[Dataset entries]
——————————

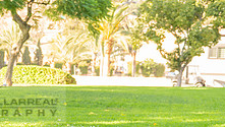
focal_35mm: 89
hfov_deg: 21.9
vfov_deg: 13.6
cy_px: 101
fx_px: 532
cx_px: -55
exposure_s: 1/200
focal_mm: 29
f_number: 3.5
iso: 200
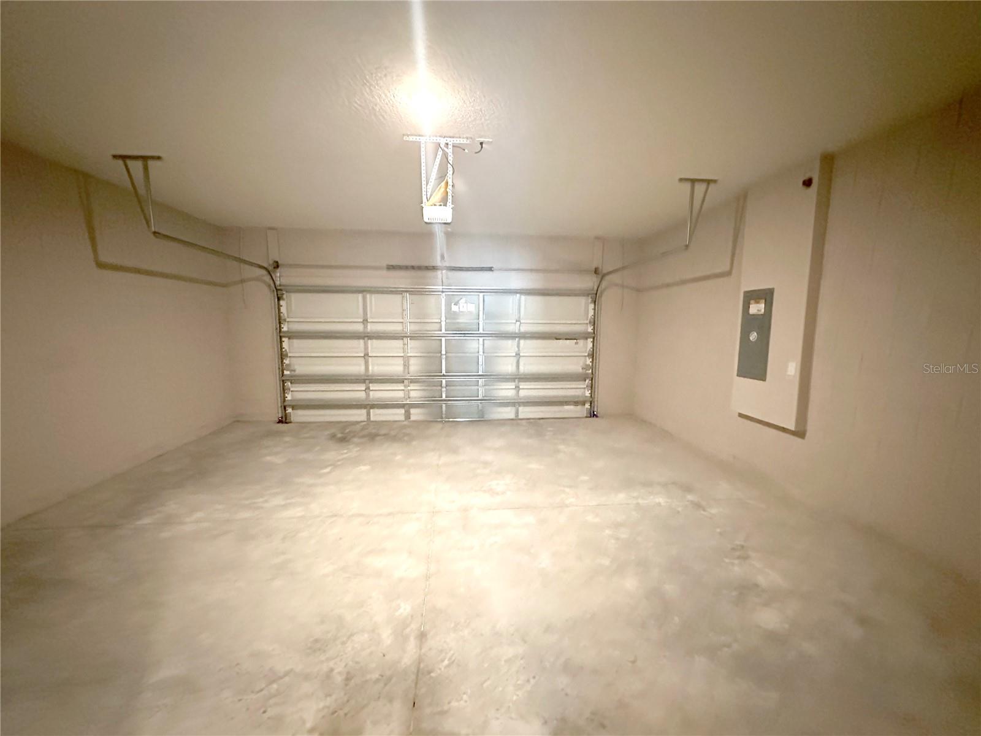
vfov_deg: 85.7
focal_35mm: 14
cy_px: 368
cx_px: 490
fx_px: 397
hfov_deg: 102.1
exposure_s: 1/40
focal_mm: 2.22
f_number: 2.2
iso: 1250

——————————

What you need to do >> Where an image appears in the data, skip it, and return the rest verbatim.

Response to this task >>
focal_35mm: 89
hfov_deg: 21.9
vfov_deg: 13.6
cy_px: 101
fx_px: 532
cx_px: -55
exposure_s: 1/200
focal_mm: 29
f_number: 3.5
iso: 200
vfov_deg: 85.7
focal_35mm: 14
cy_px: 368
cx_px: 490
fx_px: 397
hfov_deg: 102.1
exposure_s: 1/40
focal_mm: 2.22
f_number: 2.2
iso: 1250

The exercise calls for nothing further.